What to Do This Week (A 3-Step Action Plan)

  1. Check Your Total Income: Is it under ₹12.75 Lakh?
    • Yes? Select “New Regime.” Submit no proofs. Enjoy your full salary.
    • No? Go to Step 2.
  2. Calculate Your “Deduction Efficiency”:
    • Add up your actual 80C + 80D + HRA.
    • Is the total > ₹4.25 Lakh?
    • If Yes -> Stick to Old Regime. Upload your proofs (LIC premium, Rent receipts, School fees) immediately.
    • If No -> Switch to New Regime.
  3. Audit Your Liquidity:
    • If you switch to the New Regime, you no longer need to put ₹1.5 Lakh into PPF/ELSS.
    • Don’t spend this money.
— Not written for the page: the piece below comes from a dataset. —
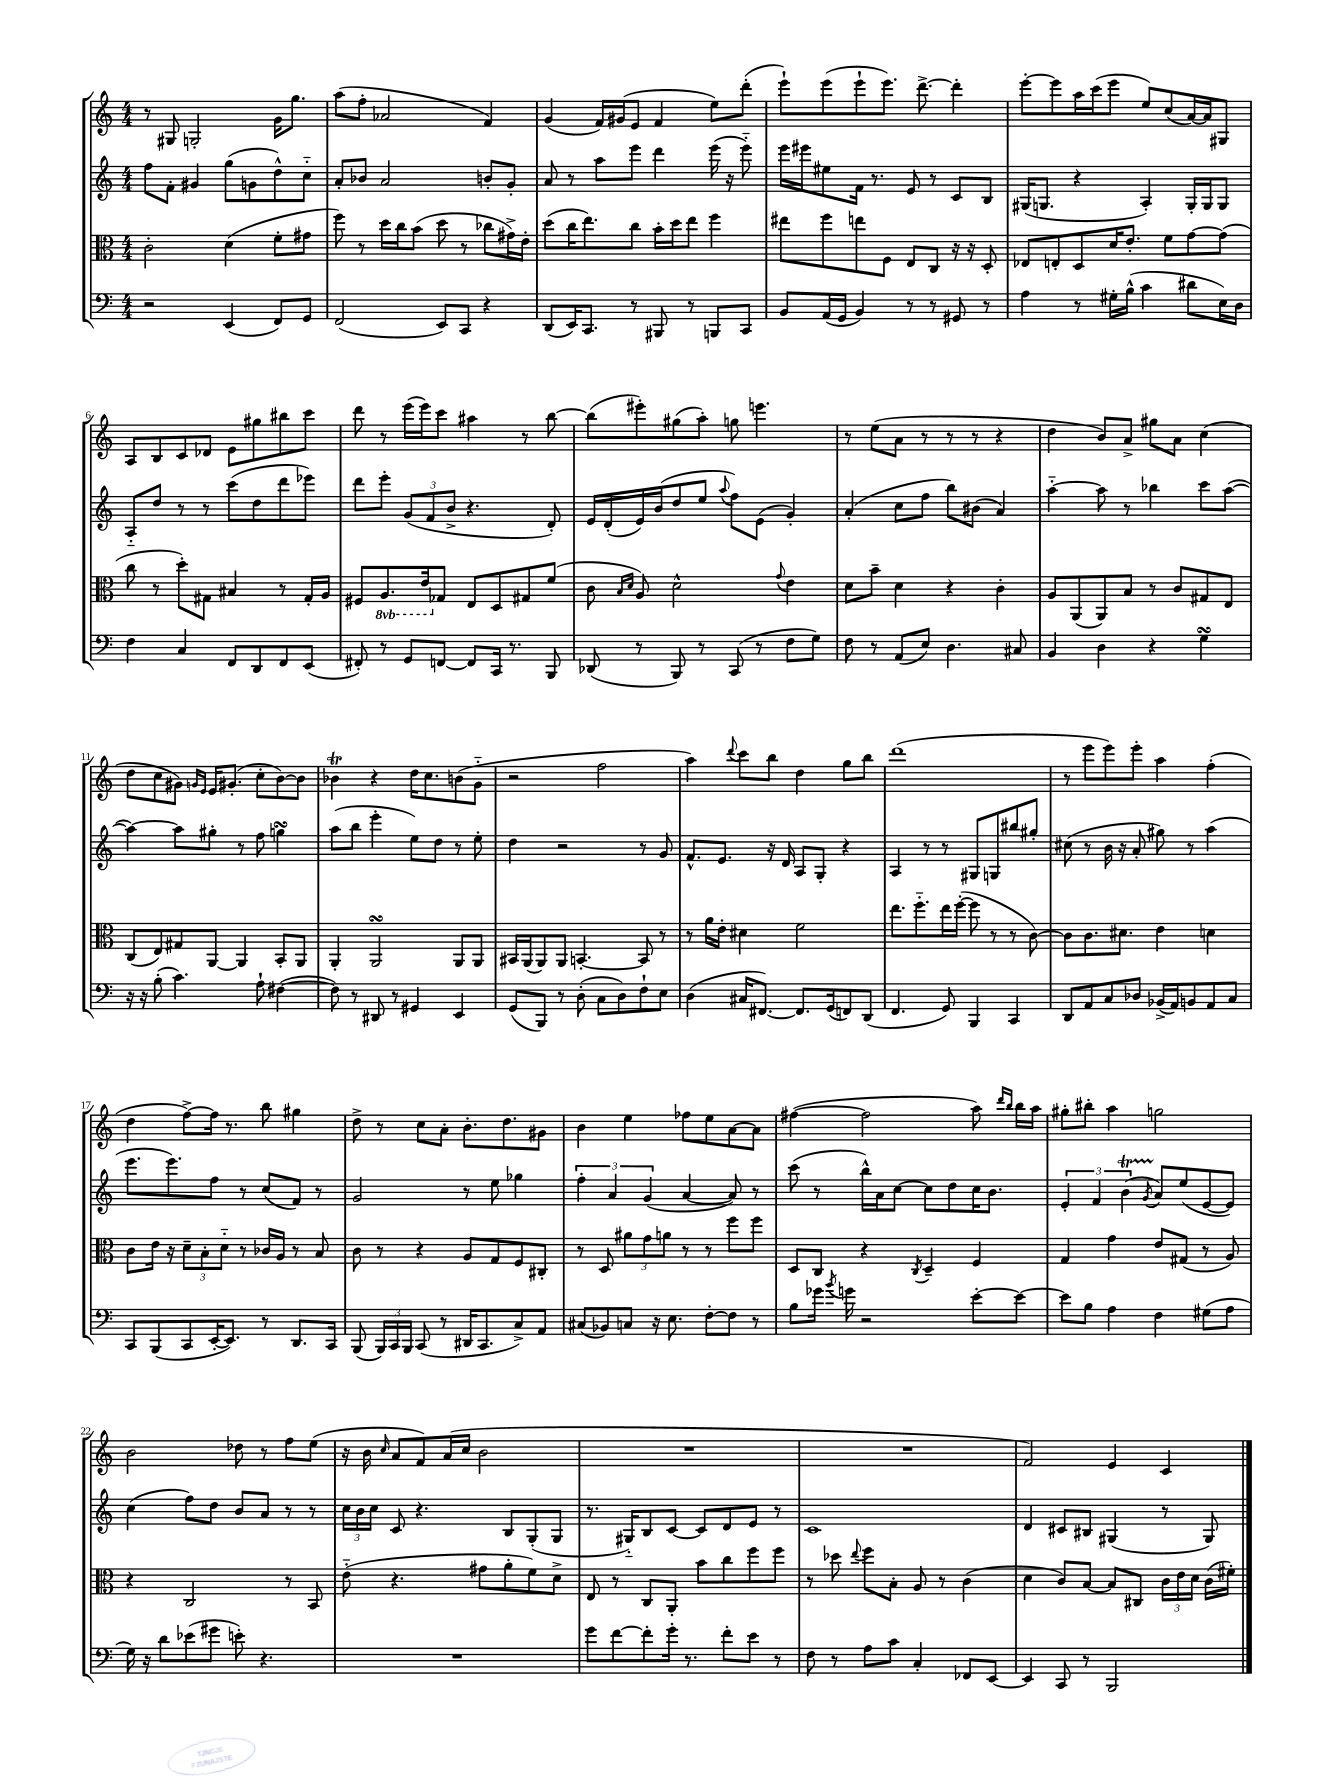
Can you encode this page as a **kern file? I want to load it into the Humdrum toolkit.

Redirect this “freed-up” cash into a High-Liquidity Asset (like the RBI Floating Rate Bond or a simple Nifty ETF) that isn’t locked for 15 years.

The government wants you to move to the New Regime. The 2026 slabs are designed to make the Old Regime unattractive for everyone except those with very specific, high-deduction heavy financial structures.

Don’t let nostalgia for “Section 80C” cost you money. Do the math, update your HR portal, and save your January paycheck.